If the merger is approved,

Will PPV be still branded as Blockbuster Ticket? I know that Blockbuster gets a cut of DirecTV's PPV and monthly subscription revenue. In exchange, Blockbuster sells DirecTV equipment and offers 52 Free Rentals to the new existing subscriber. Good for the new subscriber. But really, it doesnt deter churn after the year is up.

Does Blockbuster determine which PPVs will be airing on DirecTV? I know BB prevented "American Beauty" from being carried on many shelves as BB was demanding DreamWorks share revenue with BB but more than what DreamWorks wanted:
http://www.eonline.com/News/Items/0,1,6496,00.html

Will BB get control of satellite PPV in entirety also? Could this be damaging on PPV selections down the road? Blockbuster estimated that about 6 million new DirecTV subscribers will come in a 5 year time frame. I know for sure DirecTV did not add 1 million this year just through BB. However, DirecTV does make a lot on PPV it seems. However with digital cable (cable before couldnt compete) and DVDs, DirecTV's one huge advantage doesnt seem to be that big, any more to be honest.


----------



## Scott Greczkowski (Mar 21, 2002)

From what I understand BlockBuster has ZERO control over DirecTV's PPV channels.

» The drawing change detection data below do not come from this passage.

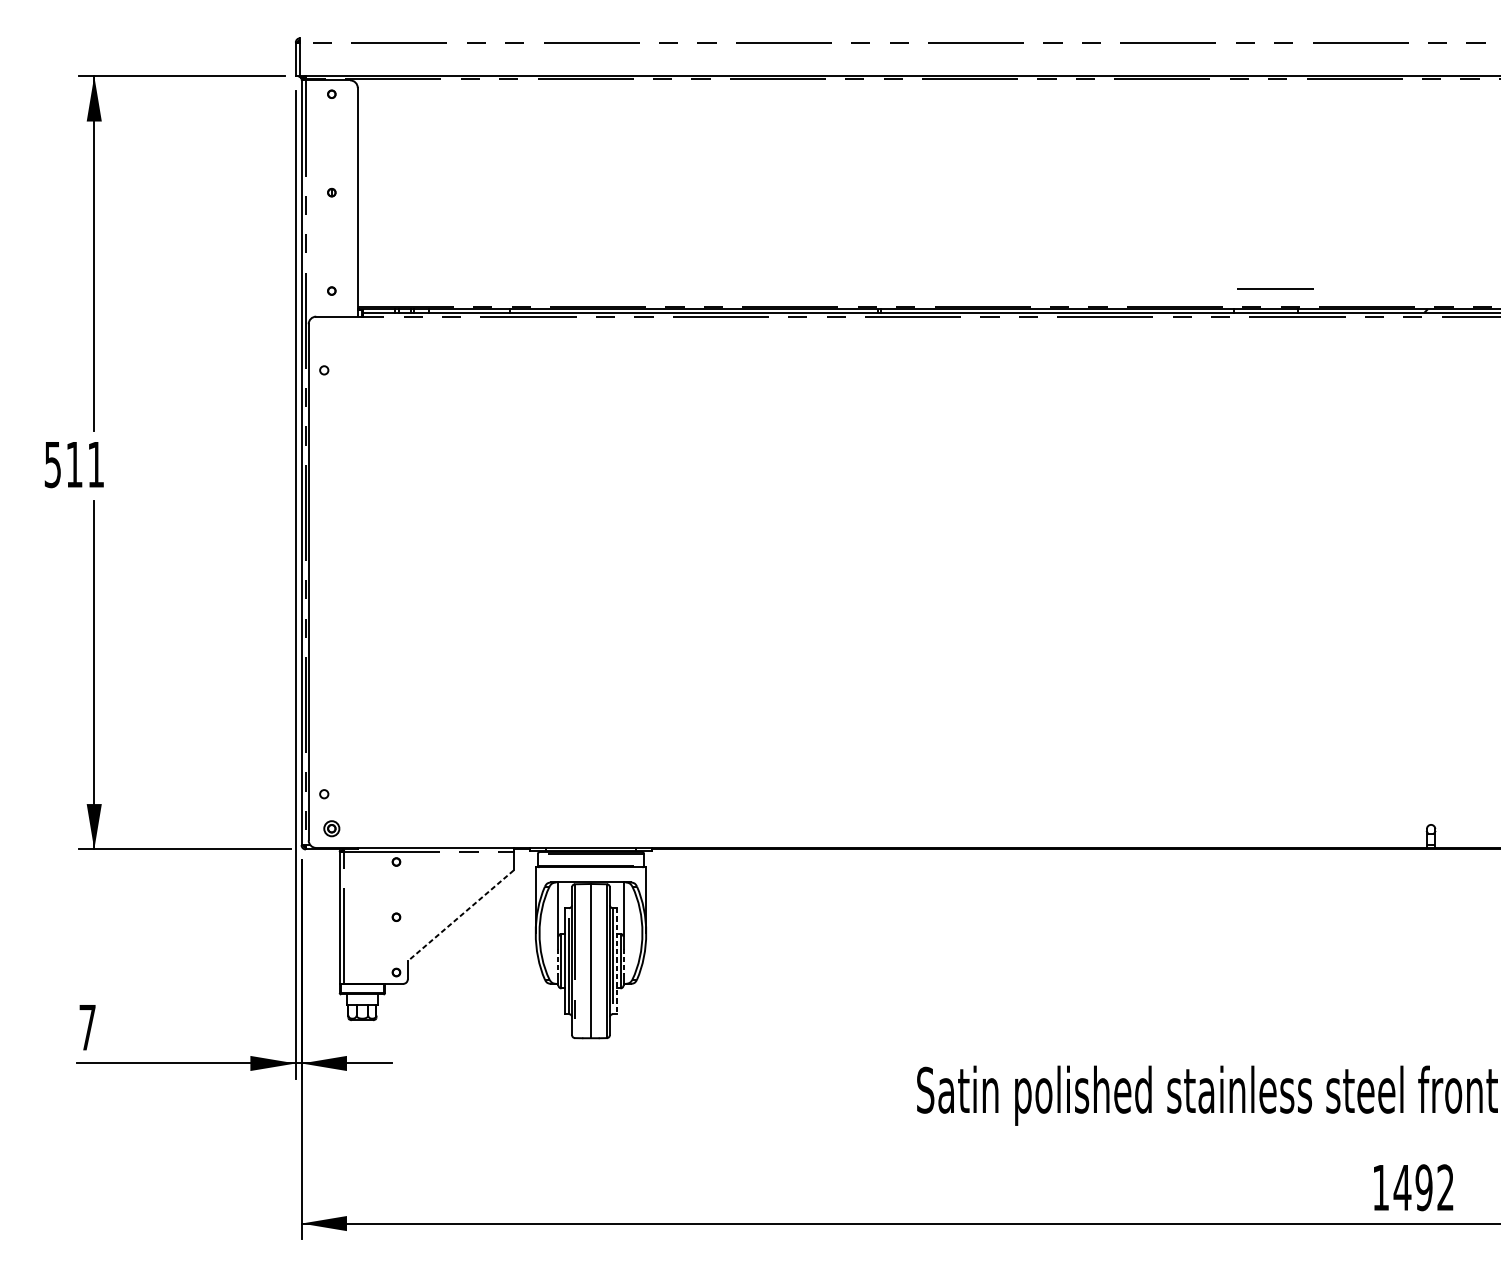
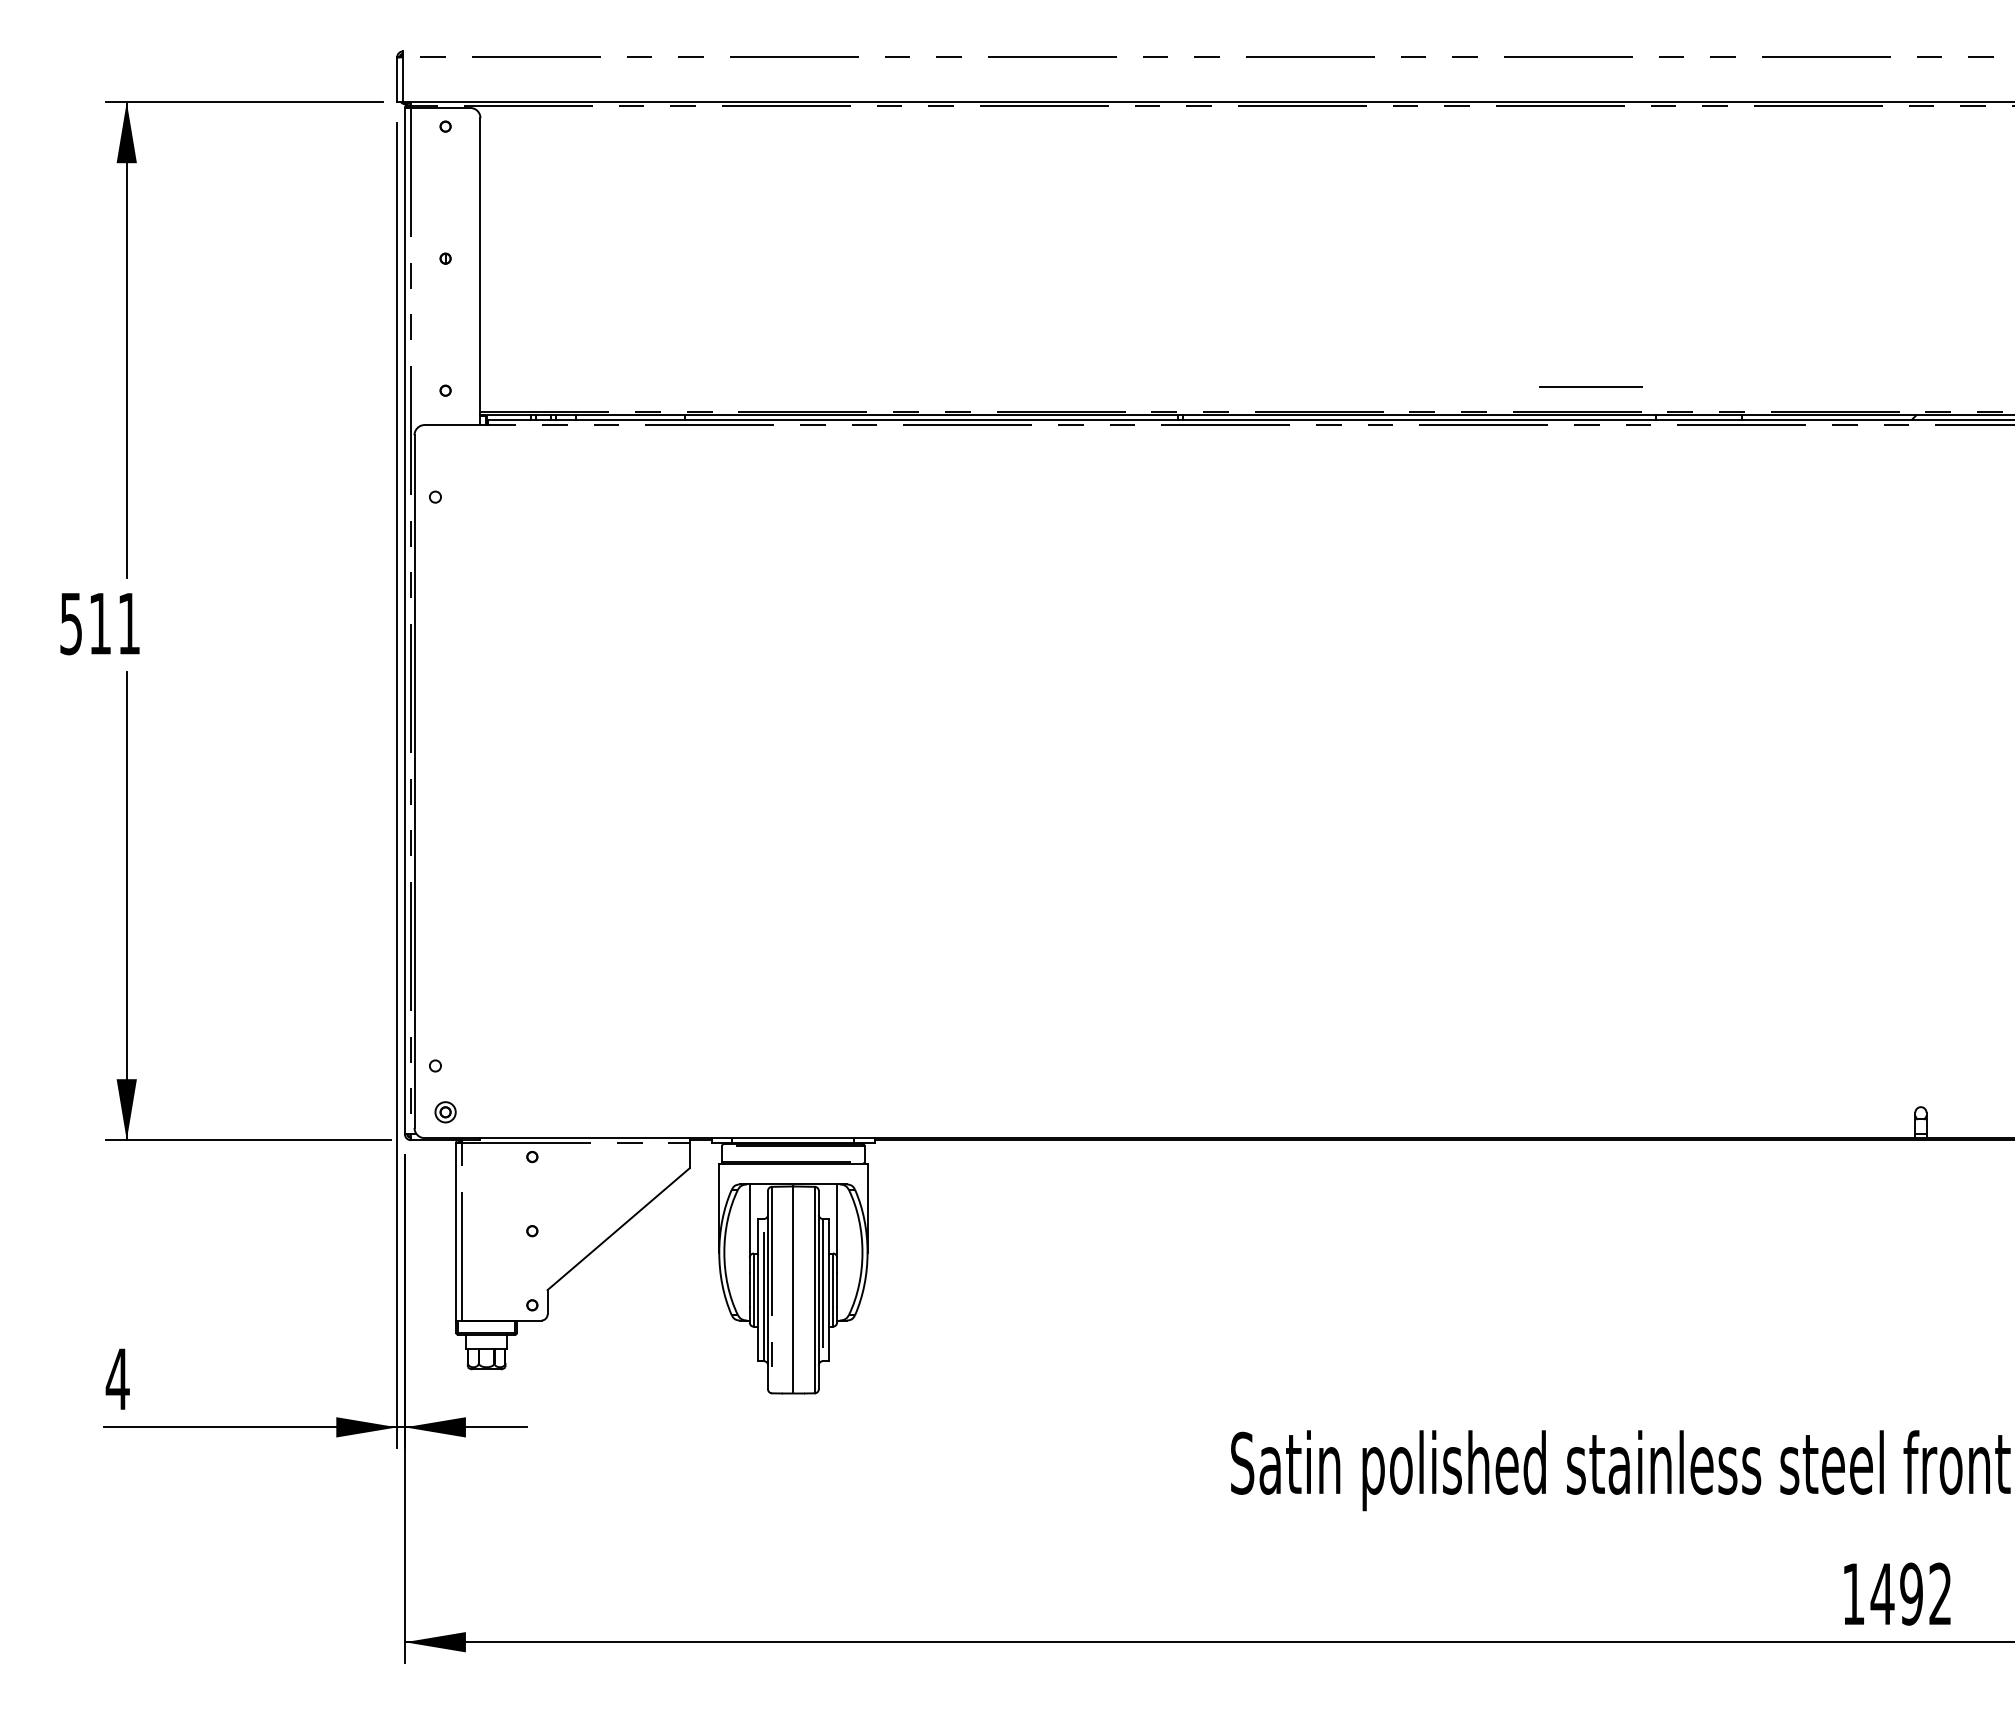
line: (1275, 287) -> (1590, 386), moved
line: (460, 916) -> (618, 1229), dashed -> solid
line: (558, 961) -> (749, 1290), dashed -> solid
line: (617, 961) -> (828, 1290), dashed -> solid
line: (623, 961) -> (837, 1290), dashed -> solid
text: (87, 1027) -> (117, 1378), 7 -> 4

Instead what they have a cross marketing agreement, DirecTV names its PPV's Blockbuster ticker in exchange for Blockbuster advertising and selling DirecTV units.

I think Blockbuster Ticket will survive IF the merger is approved. BlockBuster PPV is a better sounding and selling name then Dish On Demand. Especially if the keep the DirecTV name and get rid of the Dish Network name.


----------



## cnsf (Jun 6, 2002)

With that theory, it also sounds like the Dish PVR's days are numbered if the merger goes through.

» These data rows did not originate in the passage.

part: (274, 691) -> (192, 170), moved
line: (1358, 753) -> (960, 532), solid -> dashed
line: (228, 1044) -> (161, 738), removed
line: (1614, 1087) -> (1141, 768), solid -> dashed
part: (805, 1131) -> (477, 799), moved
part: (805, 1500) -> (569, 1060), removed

My bets are on it getting blocked.....


----------



## HTguy (May 7, 2002)

> _Originally posted by cnsf _
> *With that theory, it also sounds like the Dish PVR's days are numbered if the merger goes through.
> *


What am I missing here? 

Regardless of what they call PPVs what effect will it have on the production & use PVRs?

I suppose the "new" company might opt to go on with the TIVO partnership regardless of the platform but what does the "brand name" of the PPVs have to do with it?


----------



## BrettR (Apr 24, 2002)

Since Blockbuster gets a small cut of DirecTV's PPV revenue and commission on sales

http://www.findarticles.com/cf_brdcble/m0BCA/21_130/62448890/p1/article.jhtml

Why doesnt DirecTV and Viacom (owner of Blockbuster) team up to get Comcast SportsNet Philadelphia on satellite to increase DirecTV subscriber base?

Viacom owns TV Land, Nickelodeon, MTV, VH1, Showtime and locally KYW 3(CBS)-Philadelphia and WPSG 57(UPN)-Philadelphia. Also WJZ 13 (CBS) which covers Baltimore and Northern MD and WCBS 2 in North NJ where Comcast has presence. Comcast has stake in InDemand which competes with Blockbuster and Video Store Rentals.

So Viacom would prefer you order PPV through DirecTV not PPV through InDemand in theory. And boosting DirecTV penetration in Philadelphia will increase DirecTV subscriber base.

Viacom could bring to the table for Comcast: Offer DirecTV CCSN PHILLY or else MTV VH1 TV Land Nickelodeon and Showtime get yanked from your cable systems. It wouldnt be smart of Viacom to ask to pull KYW and WPSG since this would really hurt their local stations, but if MTV VH1 and the Viacom cable networks get pulled from Comcast it would hurt Comcast more than the cable networks.

I was originally thinking that DirecTV and DISH should pull the QVC channel when contract ended, but this would backfire as Comcast might be able to tie Comcast SportsNet MidAtlantic D.C/Baltimore to QVC but at the same time withhold Comcast SportsNet Philadelphia from the table. NewsCorp was able to tie Fox Sports West 2 with National Geographic Channel and FOX broadcast properties, meaning DISH had to carry FSW2. NBC ties ShopNBC, Disney ties SoapNet with ABC with ESPN, so these strange warped retransmission tying exists!

If Cablevision seriously gets into satellite TV, Cablevision should make Comcast put CCSN up on satellite. I figure Cablevision could drop QVC and CN8 from Northern NJ cable lineups hurting QVC and CN8. It could get ugly. Comcast might decide then dropping American Movie Classics and News12 NJ when the contract ends.


----------